Die bereits früher und vor Ende 2009 aufgetretenen, der Aktenlage zu entnehmenden und von der Bw. nicht in Abrede gestellten Fristversäumnisse (z.B. im Zusammenhang mit der Beantwortung von Ergänzungsaufträgen) lassen ebenfalls darauf schließen, dass die diesbezüglich erforderliche und zumutbare Sorgfalt bereits mehrmals außer Acht gelassen wurde.

Wenn weiters vorgebracht wird, dass für die Nichteinhaltung von Zahlungsfristen durch Zahlung von Säumniszuschlägen die Folgen der Fehler getragen worden seien, ändert dies nichts an der Tatsache, dass die Rechtsfolgen der Säumnis ihre Ursache im Fehlen der grundsätzlich geforderten Sorgfalt hatten.

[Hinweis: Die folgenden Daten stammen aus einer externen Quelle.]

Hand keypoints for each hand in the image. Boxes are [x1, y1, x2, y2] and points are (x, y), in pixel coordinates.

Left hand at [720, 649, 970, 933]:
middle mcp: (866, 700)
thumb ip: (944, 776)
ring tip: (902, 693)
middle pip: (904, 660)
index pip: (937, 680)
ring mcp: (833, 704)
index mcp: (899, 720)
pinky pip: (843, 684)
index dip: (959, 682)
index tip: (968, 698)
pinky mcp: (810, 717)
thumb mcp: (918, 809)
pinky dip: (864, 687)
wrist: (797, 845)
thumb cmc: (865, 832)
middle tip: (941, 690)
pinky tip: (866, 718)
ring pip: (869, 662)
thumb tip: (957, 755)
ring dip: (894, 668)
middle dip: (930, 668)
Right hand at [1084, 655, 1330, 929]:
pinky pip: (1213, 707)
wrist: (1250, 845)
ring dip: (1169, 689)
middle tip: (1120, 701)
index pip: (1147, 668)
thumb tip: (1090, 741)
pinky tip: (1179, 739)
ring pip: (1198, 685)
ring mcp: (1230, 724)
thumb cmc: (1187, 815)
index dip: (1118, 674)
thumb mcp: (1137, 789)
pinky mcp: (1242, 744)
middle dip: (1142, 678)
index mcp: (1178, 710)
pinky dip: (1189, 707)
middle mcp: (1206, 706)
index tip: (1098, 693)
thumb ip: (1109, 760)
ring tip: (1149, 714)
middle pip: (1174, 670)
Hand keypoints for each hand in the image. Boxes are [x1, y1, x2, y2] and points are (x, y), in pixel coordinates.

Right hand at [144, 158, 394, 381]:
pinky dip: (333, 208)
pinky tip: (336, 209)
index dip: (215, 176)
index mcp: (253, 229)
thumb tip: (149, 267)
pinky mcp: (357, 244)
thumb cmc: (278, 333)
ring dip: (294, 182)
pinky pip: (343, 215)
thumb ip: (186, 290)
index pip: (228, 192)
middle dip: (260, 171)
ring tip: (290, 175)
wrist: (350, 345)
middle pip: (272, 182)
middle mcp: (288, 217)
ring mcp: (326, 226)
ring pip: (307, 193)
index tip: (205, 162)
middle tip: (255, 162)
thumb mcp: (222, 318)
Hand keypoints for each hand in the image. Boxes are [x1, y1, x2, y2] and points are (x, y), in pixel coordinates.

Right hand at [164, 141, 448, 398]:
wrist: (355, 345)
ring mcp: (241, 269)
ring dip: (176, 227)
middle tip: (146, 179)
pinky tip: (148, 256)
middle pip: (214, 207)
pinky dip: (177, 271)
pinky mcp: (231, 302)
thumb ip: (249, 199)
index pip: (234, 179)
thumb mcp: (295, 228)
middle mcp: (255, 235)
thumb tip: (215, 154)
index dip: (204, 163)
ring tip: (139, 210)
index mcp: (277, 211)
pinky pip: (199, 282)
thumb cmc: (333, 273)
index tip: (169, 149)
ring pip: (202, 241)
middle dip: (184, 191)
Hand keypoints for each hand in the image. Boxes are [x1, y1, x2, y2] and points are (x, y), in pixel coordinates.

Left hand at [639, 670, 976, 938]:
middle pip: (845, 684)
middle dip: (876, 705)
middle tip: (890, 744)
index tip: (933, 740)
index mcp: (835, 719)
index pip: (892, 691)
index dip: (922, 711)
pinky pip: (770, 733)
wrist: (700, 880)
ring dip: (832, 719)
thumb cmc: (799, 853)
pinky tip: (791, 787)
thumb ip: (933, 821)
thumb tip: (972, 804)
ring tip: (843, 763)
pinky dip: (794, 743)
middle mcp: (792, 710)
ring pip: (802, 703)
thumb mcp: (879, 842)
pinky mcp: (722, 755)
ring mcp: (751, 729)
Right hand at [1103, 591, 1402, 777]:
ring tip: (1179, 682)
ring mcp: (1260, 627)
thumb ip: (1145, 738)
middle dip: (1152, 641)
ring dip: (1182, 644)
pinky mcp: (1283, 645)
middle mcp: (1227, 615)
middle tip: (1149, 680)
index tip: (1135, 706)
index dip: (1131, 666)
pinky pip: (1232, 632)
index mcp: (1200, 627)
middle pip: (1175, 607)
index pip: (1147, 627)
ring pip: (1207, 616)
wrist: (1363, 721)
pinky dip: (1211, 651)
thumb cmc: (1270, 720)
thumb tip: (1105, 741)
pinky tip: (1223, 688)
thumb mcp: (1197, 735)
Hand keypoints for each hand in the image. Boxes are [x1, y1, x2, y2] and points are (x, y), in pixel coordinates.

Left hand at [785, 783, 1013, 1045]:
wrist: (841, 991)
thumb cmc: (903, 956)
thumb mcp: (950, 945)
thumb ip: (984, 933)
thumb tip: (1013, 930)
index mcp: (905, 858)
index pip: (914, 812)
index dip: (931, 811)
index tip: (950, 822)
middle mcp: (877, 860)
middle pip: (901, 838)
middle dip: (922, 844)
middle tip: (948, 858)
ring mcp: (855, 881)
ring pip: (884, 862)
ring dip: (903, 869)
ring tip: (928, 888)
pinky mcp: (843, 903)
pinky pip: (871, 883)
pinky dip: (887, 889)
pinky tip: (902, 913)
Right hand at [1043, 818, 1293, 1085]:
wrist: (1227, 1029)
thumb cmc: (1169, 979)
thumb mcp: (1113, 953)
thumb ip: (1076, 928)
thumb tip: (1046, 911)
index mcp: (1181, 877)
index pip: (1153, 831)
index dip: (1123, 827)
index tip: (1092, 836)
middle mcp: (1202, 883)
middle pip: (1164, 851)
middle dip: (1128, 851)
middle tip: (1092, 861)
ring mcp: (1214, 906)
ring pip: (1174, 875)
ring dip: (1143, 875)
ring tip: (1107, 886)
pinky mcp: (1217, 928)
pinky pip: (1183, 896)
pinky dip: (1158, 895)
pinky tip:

Zusammenfassend wird zum Antrag der Bw. festgestellt, dass, wie oben ausgeführt, die Voraussetzungen hinsichtlich des Vorliegens eines unvorhergesehenen oder unabwendbaren Ereignisses nicht gegeben waren. Zudem lag aufgrund des unter Berücksichtigung aller Umstände im Abgabenverfahren als auffallend sorglos zu beurteilenden Handelns der Bw., vertreten durch die Gesellschafter-Geschäftsführerin, kein minderer Grad des Versehens, d.h. keine leichte Fahrlässigkeit, vor.

Der Antrag auf Wiedereinsetzung in den vorigen Stand wurde demnach zu Recht durch die Abgabenbehörde erster Instanz abgewiesen.

Die Entscheidung über die Berufung war spruchgemäß zu treffen.